TASK DIRECTIONS:
Using the records that appear below, write out exactly the lines from the one with "X0048018Y0084477D02*" through the one with "X0228882Y0108099D03*", keeping both end lines.

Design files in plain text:
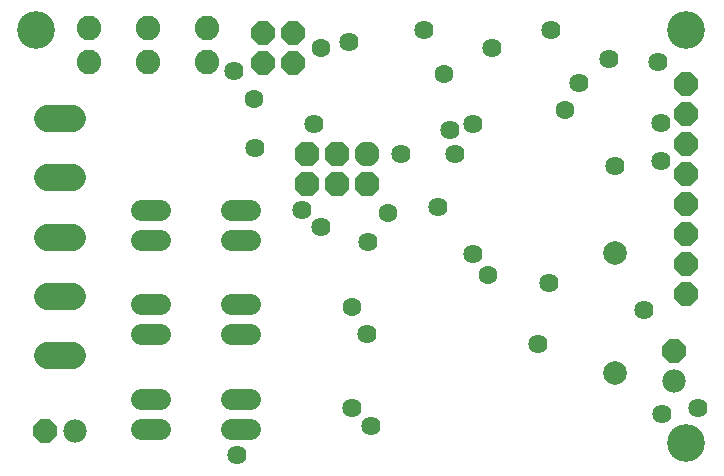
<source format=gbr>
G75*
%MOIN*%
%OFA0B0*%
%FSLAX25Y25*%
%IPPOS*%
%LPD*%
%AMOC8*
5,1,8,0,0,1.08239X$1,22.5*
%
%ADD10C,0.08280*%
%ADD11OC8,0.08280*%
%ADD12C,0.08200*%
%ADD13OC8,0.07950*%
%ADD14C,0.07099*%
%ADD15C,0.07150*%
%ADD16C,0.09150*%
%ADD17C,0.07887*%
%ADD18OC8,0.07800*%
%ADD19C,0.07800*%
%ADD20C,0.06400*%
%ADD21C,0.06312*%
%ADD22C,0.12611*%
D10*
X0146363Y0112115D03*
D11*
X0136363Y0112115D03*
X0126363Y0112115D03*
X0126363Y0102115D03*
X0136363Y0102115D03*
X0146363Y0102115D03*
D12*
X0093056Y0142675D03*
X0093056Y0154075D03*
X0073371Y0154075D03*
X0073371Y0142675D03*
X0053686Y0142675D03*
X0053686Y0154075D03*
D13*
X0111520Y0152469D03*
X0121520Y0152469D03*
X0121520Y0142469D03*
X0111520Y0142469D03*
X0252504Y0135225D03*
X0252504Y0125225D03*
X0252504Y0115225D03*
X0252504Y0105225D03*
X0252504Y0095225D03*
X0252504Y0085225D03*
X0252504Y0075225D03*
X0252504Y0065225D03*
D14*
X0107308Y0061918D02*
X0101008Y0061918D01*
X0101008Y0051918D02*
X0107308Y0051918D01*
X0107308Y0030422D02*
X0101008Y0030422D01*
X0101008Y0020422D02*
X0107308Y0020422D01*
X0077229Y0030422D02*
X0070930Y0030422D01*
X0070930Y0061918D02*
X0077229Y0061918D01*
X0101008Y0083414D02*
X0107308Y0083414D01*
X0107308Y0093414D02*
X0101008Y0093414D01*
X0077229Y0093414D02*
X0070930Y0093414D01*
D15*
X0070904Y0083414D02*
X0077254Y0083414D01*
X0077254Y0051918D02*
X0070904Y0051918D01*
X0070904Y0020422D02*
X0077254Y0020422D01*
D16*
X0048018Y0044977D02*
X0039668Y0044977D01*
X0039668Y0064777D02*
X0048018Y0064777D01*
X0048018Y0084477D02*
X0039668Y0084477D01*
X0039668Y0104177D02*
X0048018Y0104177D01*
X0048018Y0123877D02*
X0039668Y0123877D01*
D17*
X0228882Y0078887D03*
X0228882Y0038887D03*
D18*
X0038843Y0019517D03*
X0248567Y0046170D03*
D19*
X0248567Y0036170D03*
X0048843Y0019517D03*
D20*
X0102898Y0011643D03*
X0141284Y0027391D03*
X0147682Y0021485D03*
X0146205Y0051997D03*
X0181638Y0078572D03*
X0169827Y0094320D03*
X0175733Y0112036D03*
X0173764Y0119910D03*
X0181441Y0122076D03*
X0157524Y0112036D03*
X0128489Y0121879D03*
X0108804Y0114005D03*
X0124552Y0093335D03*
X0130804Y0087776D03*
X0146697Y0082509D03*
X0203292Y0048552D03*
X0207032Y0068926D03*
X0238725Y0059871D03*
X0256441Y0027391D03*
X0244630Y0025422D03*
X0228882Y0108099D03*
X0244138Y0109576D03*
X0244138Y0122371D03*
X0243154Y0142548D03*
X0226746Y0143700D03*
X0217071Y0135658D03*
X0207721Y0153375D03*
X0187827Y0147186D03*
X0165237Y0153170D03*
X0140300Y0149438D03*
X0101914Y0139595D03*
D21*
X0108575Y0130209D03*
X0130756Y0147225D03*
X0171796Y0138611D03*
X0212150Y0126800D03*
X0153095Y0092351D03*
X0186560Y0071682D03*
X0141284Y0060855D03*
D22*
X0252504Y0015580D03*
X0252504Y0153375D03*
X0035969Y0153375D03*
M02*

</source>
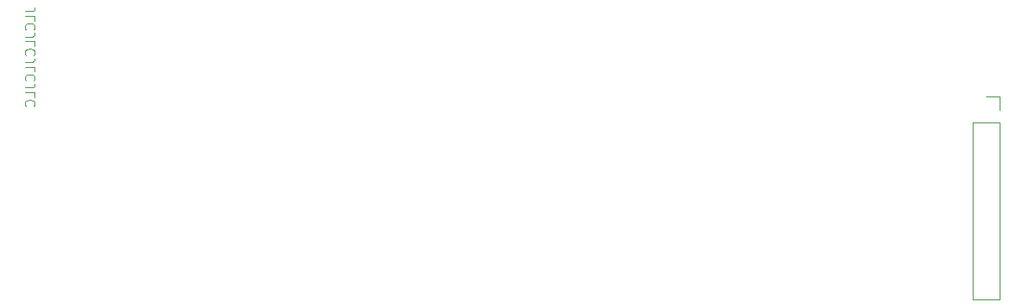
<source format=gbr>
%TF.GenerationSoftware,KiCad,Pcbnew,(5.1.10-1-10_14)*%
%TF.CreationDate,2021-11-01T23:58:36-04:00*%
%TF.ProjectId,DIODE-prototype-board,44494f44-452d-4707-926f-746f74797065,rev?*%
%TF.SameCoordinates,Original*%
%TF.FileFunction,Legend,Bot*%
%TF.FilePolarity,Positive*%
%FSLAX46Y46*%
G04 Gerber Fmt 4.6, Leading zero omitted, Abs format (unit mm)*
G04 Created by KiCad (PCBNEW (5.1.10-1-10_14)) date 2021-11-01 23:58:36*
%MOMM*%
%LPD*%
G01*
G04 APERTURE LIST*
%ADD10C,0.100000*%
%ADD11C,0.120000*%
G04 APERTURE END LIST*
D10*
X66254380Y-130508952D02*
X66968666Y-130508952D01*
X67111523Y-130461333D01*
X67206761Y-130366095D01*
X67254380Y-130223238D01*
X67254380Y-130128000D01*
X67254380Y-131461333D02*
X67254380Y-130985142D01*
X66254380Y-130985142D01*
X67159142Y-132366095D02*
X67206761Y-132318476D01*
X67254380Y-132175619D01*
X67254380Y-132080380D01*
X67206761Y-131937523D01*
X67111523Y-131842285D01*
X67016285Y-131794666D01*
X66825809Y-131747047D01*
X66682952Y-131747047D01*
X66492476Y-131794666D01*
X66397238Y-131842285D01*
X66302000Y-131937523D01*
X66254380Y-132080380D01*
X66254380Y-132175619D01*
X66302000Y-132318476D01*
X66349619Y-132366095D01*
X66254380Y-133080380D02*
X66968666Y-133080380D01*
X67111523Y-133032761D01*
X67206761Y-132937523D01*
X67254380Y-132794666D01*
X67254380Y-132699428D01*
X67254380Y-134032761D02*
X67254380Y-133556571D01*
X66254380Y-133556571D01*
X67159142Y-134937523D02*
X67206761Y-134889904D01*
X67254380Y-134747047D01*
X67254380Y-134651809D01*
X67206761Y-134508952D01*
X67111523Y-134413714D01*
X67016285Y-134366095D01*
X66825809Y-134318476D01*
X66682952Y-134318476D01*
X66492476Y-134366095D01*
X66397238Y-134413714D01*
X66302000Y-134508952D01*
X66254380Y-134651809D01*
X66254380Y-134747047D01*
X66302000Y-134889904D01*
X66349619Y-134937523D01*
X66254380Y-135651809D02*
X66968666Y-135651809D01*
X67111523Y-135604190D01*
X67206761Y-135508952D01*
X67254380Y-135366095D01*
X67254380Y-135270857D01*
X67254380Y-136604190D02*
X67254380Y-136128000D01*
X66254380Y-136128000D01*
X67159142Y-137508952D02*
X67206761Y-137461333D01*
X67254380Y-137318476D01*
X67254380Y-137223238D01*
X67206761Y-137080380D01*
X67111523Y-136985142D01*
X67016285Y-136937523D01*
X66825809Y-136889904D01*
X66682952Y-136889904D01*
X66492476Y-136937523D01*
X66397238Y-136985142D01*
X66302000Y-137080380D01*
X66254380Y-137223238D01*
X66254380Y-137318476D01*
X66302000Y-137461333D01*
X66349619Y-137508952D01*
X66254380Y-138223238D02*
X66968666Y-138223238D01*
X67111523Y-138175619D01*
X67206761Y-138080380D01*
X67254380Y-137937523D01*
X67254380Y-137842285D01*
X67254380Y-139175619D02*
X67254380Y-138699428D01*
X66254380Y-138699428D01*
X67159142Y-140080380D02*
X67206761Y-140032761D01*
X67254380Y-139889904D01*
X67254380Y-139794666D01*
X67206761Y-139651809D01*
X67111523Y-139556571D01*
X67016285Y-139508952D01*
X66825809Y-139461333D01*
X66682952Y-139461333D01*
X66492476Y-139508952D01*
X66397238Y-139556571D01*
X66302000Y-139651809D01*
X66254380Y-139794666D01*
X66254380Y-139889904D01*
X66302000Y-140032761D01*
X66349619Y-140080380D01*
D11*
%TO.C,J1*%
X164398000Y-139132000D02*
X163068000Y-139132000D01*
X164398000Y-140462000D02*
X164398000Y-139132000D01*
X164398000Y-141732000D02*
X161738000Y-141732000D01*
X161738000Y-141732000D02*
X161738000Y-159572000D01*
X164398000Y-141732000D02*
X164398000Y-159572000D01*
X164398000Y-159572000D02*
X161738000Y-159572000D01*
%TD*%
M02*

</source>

REPLY TO THE EXERCISE:
X0048018Y0084477D02*
X0039668Y0084477D01*
X0039668Y0104177D02*
X0048018Y0104177D01*
X0048018Y0123877D02*
X0039668Y0123877D01*
D17*
X0228882Y0078887D03*
X0228882Y0038887D03*
D18*
X0038843Y0019517D03*
X0248567Y0046170D03*
D19*
X0248567Y0036170D03*
X0048843Y0019517D03*
D20*
X0102898Y0011643D03*
X0141284Y0027391D03*
X0147682Y0021485D03*
X0146205Y0051997D03*
X0181638Y0078572D03*
X0169827Y0094320D03*
X0175733Y0112036D03*
X0173764Y0119910D03*
X0181441Y0122076D03*
X0157524Y0112036D03*
X0128489Y0121879D03*
X0108804Y0114005D03*
X0124552Y0093335D03*
X0130804Y0087776D03*
X0146697Y0082509D03*
X0203292Y0048552D03*
X0207032Y0068926D03*
X0238725Y0059871D03*
X0256441Y0027391D03*
X0244630Y0025422D03*
X0228882Y0108099D03*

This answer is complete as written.